For the day, the index rose 2.97 points or 0.09 percent to finish at 3,153.01 after trading between 3,141.75 and 3,162.41.
Among the actives, Ascendas REIT and Mapletree Pan Asia Commercial Trust both jumped 1.39 percent, while CapitaLand Integrated Commercial Trust surged 2.03 percent, CapitaLand Investment lost 0.34 percent, City Developments dropped 0.65 percent, Comfort DelGro advanced 0.72 percent, DBS Group rose 0.19 percent, Emperador and Genting Singapore both rallied 1.00 percent, Hongkong Land fell 0.32 percent, Keppel Ltd gained 0.28 percent, Mapletree Industrial Trust spiked 1.24 percent, Mapletree Logistics Trust climbed 0.81 percent, Oversea-Chinese Banking Corporation collected 0.55 percent, SATS added 0.36 percent, Seatrium Limited and DFI Retail both plummeted 4.76 percent, SembCorp Industries shed 0.53 percent, Singapore Technologies Engineering was down 0.27 percent, SingTel skidded 0.83 percent, Wilmar International slumped 0.90 percent, Yangzijiang Financial tumbled 1.56 percent, Yangzijiang Shipbuilding sank 0.59 percent and Keppel DC REIT and Thai Beverage were unchanged.

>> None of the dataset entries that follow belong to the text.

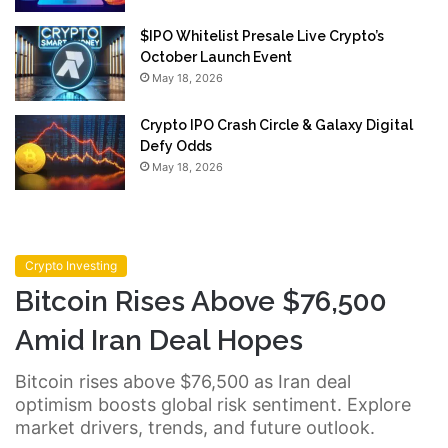
$IPO Whitelist Presale Live Crypto’s
October Launch Event
May 18, 2026
Crypto IPO Crash Circle & Galaxy Digital
Defy Odds
May 18, 2026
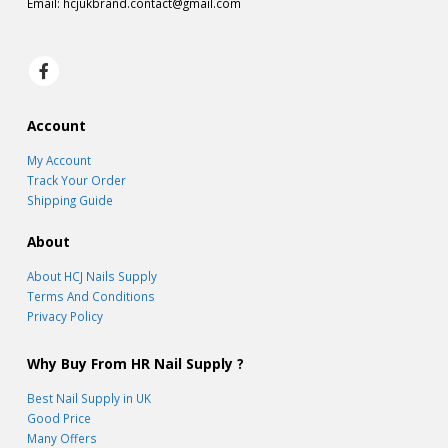
Email:
hcjukbrand.contact@gmail.com
Account
My Account
Track Your Order
Shipping Guide
About
About HCJ Nails Supply
Terms And Conditions
Privacy Policy
Why Buy From HR Nail Supply ?
Best Nail Supply in UK
Good Price
Many Offers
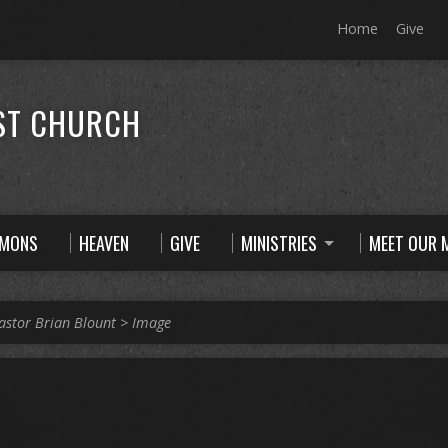
Home
Give
ST CHURCH
RMONS
HEAVEN
GIVE
MINISTRIES
MEET OUR M
astor Brian Blount
>
Image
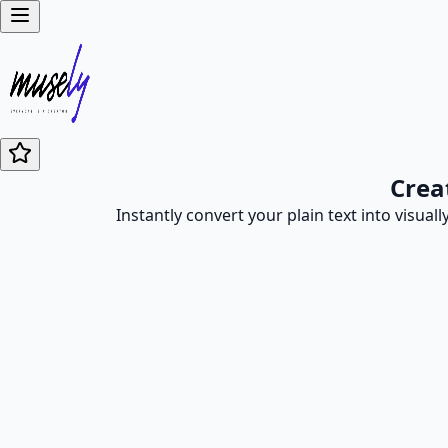
Crea
Instantly convert your plain text into visual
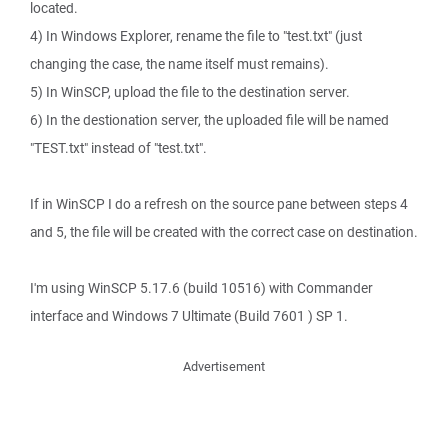
located.
4) In Windows Explorer, rename the file to "test.txt" (just
changing the case, the name itself must remains).
5) In WinSCP, upload the file to the destination server.
6) In the destionation server, the uploaded file will be named
"TEST.txt" instead of "test.txt".
If in WinSCP I do a refresh on the source pane between steps 4
and 5, the file will be created with the correct case on destination.
I'm using WinSCP 5.17.6 (build 10516) with Commander
interface and Windows 7 Ultimate (Build 7601 ) SP 1.
Advertisement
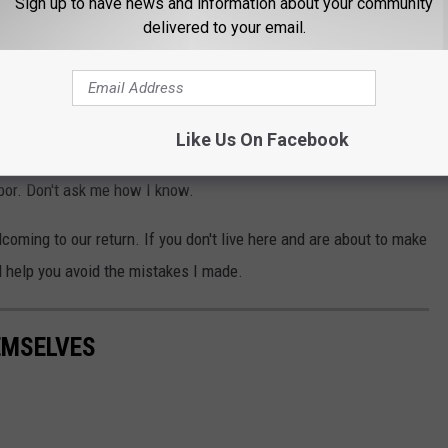
Sign up to have news and information about your community
delivered to your email.
ni
several years so we're Hawkeyes in our home. That means you
fine, but it's not a good idea to say things on social media about
Like Us On Facebook
s year since that move you're about to make back to the state may
hbor. Don't ask me how I know.
coming to our return. If you don't live here and are about to make
l help you avoid the mistakes I made.
EMSELVES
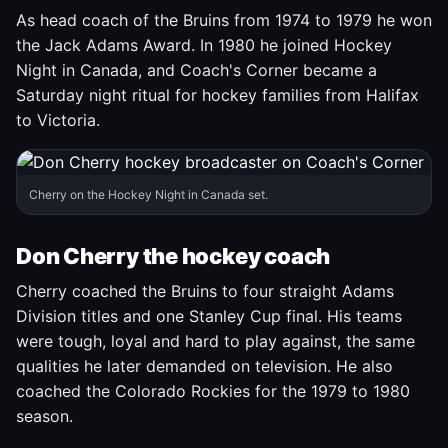
As head coach of the Bruins from 1974 to 1979 he won
the Jack Adams Award. In 1980 he joined Hockey
Night in Canada, and Coach's Corner became a
Saturday night ritual for hockey families from Halifax
to Victoria.
Cherry on the Hockey Night in Canada set.
Don Cherry the hockey coach
Cherry coached the Bruins to four straight Adams
Division titles and one Stanley Cup final. His teams
were tough, loyal and hard to play against, the same
qualities he later demanded on television. He also
coached the Colorado Rockies for the 1979 to 1980
season.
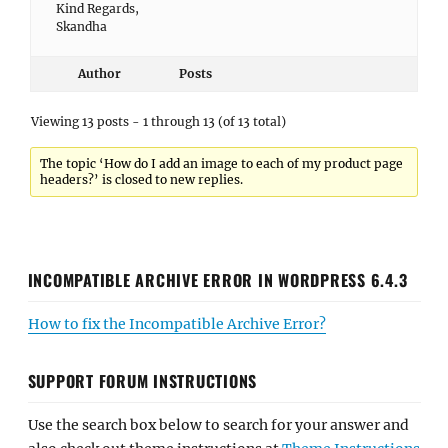
Kind Regards,
Skandha
Author
Posts
Viewing 13 posts - 1 through 13 (of 13 total)
The topic ‘How do I add an image to each of my product page
headers?’ is closed to new replies.
INCOMPATIBLE ARCHIVE ERROR IN WORDPRESS 6.4.3
How to fix the Incompatible Archive Error?
SUPPORT FORUM INSTRUCTIONS
Use the search box below to search for your answer and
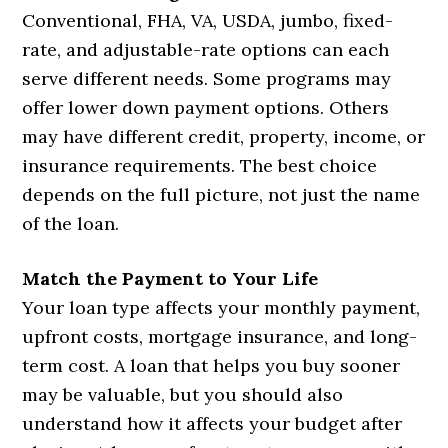
Conventional, FHA, VA, USDA, jumbo, fixed-
rate, and adjustable-rate options can each
serve different needs. Some programs may
offer lower down payment options. Others
may have different credit, property, income, or
insurance requirements. The best choice
depends on the full picture, not just the name
of the loan.
Match the Payment to Your Life
Your loan type affects your monthly payment,
upfront costs, mortgage insurance, and long-
term cost. A loan that helps you buy sooner
may be valuable, but you should also
understand how it affects your budget after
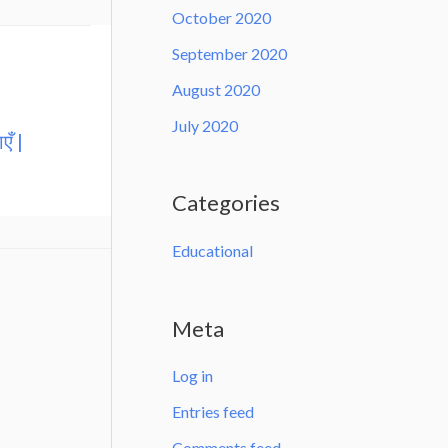
October 2020
September 2020
August 2020
July 2020
एँ |
Categories
Educational
Meta
Log in
Entries feed
Comments feed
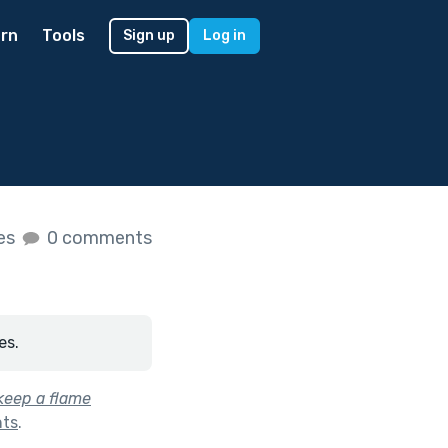
rn
Tools
Sign up
Log in
kes
0 comments
es.
keep a flame
hts
.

The lead from Wall Street is broadly negative as the major averages opened slightly lower but accelerated to the downside after the Federal Reserve’s rate decision and statement.
The Dow stumbled 317.01 points or 0.82 percent to finish at 38,150.30, while the NASDAQ plummeted 345.88 points or 2.23 percent to close at 15,164.01 and the S&P 500 slumped 79.32 points or 1.61 percent to end at 4,845.65.
In the Fed’s highly anticipated monetary policy announcement, it maintained the target range for the federal funds rate at 5.25 to 5.50 percent to support maximum employment and inflation at the rate of 2 percent.
However, the Fed also said it does not expect it will be appropriate to lower rates until it has gained greater confidence that inflation is moving sustainably toward 2 percent – triggering a wave of selling in the markets.
In U.S. economic news, payroll processor ADP said private sector job growth in the U.S. slowed more than expected in January.
Oil prices slumped Wednesday, weighed down by data showing an unexpected jump in U.S. crude inventories last week, and concerns about the outlook for demand after data showed another contraction in Chinese manufacturing activity. West Texas Intermediate Crude oil futures for March fell $1.97 or 2.5 percent at $75.85 a barrel.